Thursday, January 12, 2006

We

I was wading through one of the new bookstores in town (its tough not to delight in those extreme sales prices) and I found one of those books—you know, the kind you’ve been hearing about for years, but you’ve never actually sought out. Its called We, its by a man named Yevgeny Zamyatin, and its incredible. It was written in 1920/1921 by a Soviet who was critical of the state and was influential enough that Stalin let him immigrate, rather than just catch a serious case of the death. Its set around a thousand years in the future in an undetermined location. After a Two Hundred Year’s War in which the world population dropped by 8/10ths (one can only imagine between the First and Second Worlds), the surviving populace form the One State, a totalitarian political organization administered by the Great Benefactor whose aim is to form the perfect rational society. Humanity is on the verge of perfection, as defined in terms of becoming truly machinelike through the purge of imagination from the human brain. “Numbers,” as the citizens of this state are called, are identified as code terms: the narrator is D-503, his friends are O-90 and R-13, and I-330 is the source of most of the action. D-503 is the Builder, an engineer in charge of developing a starship (The Integral) that will allow humanity to spread its rationality across the face of the universe, rationalizing, by carrot or by stick, all sentient life they come across. There is no privacy (all buildings are made of glass), no property, and even human relationships are non-exclusive (all humans have a right to access, or have sex with, all other humans—they merely must apply through the One State).
The book itself is meant to be a journal, to be added to the databanks of The Integral. All humans on earth (apparently several hundred million) have been instructed to write literature vaunting the One State and rationalization. In the process of writing the journal, however, D-503 records his waning faith in the system, brought about by his infatuation with I-330. I must restrain myself from writing the whole plot out, but if I do, well, you might sleep at night. Consider:
I started reading it at about 5 or 6PM and couldn’t stop until almost 7 the next morning. It is amazing, like written caffeine—I wasn’t even tired. And, as a SciFi junkie, my recognition of its significance didn’t hurt. I mean, the influence We has had simply cannot be overstated. Huxley’s Brave New World, Orwell’s Animal Farm and 1984, Heinlein’s Starship Troopers (both the Federation and the Bugs {Book NOT the Movie), Card’s Ender series, Herbert’s Dune series, Asimov’s Foundation series, Lucas’ THX-1138, Star Trek (both the Federation and the Borg), and Aeon Flux (judge by the series, not the movie) are all deeply in Zamyatin’s debt.

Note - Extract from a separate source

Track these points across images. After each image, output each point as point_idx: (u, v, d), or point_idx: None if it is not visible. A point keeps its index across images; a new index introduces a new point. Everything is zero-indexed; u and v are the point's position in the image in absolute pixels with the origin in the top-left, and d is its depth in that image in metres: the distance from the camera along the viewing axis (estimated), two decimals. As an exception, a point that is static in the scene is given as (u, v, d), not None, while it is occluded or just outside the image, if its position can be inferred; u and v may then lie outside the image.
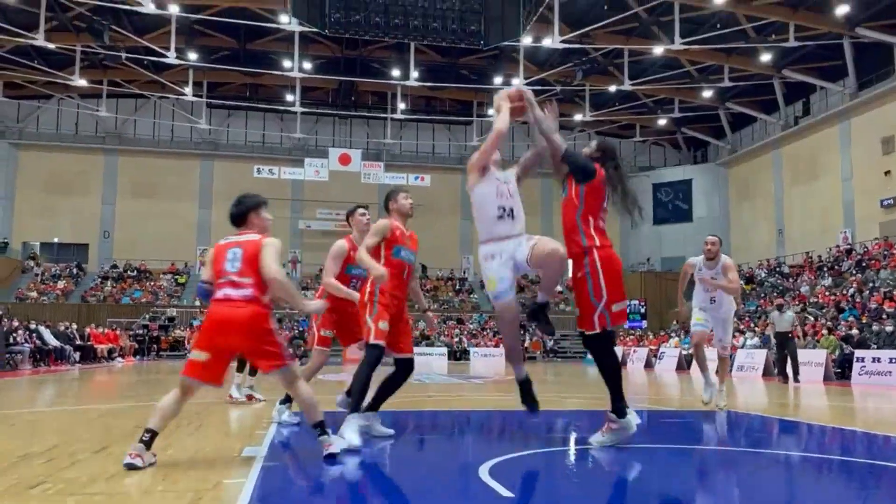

The best way I can characterize it—this will fall deeply short—is to say that We is a science fiction equivalent of A Day in the Life of Ivan Denisovitch. Its also vaguely, in some manner I’m not entirely sure of, reminiscent of Abbot’s 1884 Flatland. ‘Nuff said.

What to look for? The deification of humanity by virtue of removing anything lofty or moving from art in the Twelfth Entry, the discussion of fog in the Thirteenth Entry, D-503’s lauding of walls in the Seventeenth Entry, the Thirtieth Entry’s stark vilification of historicism and the notion of history as having an ‘end,’ the Thirty-First Entry’s discussion of rebellion as being the same as not wanting salvation (in the orthodox system), the any discussion of the concept of the square-root of –1.